# Extracted text
--------------------------------
For agricultural users, he said compost will reduce water usage by 10 percent to 20 percent “which is a huge economic boom to farmers.” The ag industry also realizes increased soil tills and fertility, with the compost providing nutrients for growing plants and inhibiting root rot and fungal growth, he said.
The Santa Barbara solid waste management strategic plan, which contains 23 initiatives including the food scrap program, initially mandated that 70 percent of all solid waste be diverted from the landfill by 2010. Officials subsequently modified the plan to say Santa Barbara should “maximize” diversion.
“That means there’s no end game. There’s no stopping point,” said Stephen Macintosh, environmental services supervisor. “We’re going to get as much as we can out of the landfill.”
Under the pilot food scrap recovery and composting program, food scraps and food waste are collected daily from the various locations, which are provided with bright yellow 32-gallon or 65-gallon carts lined with corn-based biodegradable bags.
“Because we have biodegradable bags that we put all the stuff into, the upside is we’re not putting roughly 10 to 15 (plastic) trash bags into the landfill as well,” the Sojourner’s Mudge noted.
--------------------------------
# Data supplied
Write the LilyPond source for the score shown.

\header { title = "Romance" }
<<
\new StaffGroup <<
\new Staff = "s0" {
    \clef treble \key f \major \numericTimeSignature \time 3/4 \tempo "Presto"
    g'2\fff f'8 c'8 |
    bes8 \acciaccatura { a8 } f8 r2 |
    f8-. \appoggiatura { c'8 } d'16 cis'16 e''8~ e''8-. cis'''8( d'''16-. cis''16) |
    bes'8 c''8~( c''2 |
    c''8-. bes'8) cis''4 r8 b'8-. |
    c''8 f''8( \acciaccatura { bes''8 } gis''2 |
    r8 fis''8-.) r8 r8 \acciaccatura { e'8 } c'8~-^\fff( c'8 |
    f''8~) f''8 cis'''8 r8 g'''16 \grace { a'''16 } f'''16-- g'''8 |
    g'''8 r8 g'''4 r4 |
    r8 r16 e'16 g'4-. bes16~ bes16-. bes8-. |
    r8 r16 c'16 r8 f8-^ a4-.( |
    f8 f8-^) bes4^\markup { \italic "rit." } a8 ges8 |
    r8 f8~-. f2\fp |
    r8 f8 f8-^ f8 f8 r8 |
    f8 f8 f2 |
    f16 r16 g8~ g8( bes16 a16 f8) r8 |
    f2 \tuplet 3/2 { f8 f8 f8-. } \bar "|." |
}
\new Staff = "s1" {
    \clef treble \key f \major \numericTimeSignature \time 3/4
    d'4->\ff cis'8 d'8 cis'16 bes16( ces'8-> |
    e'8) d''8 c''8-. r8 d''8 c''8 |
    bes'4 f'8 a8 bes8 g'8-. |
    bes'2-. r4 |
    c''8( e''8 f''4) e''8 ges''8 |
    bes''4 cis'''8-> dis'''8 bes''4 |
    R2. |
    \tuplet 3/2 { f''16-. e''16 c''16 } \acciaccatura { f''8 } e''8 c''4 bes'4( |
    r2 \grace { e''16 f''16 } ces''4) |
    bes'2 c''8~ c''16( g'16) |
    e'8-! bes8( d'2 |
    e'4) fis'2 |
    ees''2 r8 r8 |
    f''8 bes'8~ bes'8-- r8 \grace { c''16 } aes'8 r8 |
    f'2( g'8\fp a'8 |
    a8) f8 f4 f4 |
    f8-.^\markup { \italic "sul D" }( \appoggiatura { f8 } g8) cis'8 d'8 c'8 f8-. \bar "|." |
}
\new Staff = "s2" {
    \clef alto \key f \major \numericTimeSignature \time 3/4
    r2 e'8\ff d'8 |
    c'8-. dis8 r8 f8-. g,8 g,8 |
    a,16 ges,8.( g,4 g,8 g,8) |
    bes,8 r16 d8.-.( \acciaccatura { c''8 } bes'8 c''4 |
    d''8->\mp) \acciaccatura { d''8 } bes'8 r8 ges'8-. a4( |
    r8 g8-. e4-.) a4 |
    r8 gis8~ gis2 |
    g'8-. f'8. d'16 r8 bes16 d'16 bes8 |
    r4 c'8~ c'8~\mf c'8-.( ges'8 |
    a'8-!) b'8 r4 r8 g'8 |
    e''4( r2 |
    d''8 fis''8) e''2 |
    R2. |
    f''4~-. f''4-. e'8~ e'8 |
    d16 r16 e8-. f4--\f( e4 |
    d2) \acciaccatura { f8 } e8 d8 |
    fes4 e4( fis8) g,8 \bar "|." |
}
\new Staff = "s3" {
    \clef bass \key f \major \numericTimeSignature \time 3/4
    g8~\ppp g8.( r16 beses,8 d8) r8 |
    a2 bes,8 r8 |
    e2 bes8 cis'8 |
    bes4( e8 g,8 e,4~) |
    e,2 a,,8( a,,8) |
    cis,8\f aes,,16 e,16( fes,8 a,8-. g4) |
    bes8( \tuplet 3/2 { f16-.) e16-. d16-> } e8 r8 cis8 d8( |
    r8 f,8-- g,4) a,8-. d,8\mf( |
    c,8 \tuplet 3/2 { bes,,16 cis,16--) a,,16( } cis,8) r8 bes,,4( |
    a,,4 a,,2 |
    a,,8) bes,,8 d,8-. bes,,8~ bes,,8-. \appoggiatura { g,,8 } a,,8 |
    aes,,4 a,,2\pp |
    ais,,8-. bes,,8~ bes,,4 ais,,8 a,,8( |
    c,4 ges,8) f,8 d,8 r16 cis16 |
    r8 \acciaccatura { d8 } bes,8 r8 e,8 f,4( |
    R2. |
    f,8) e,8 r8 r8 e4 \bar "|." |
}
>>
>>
--------------------------------
In the text about Santa Barbara's food scrap program, what are the yellow carts lined with?

# Completed exercise
Corn-based biodegradable bags.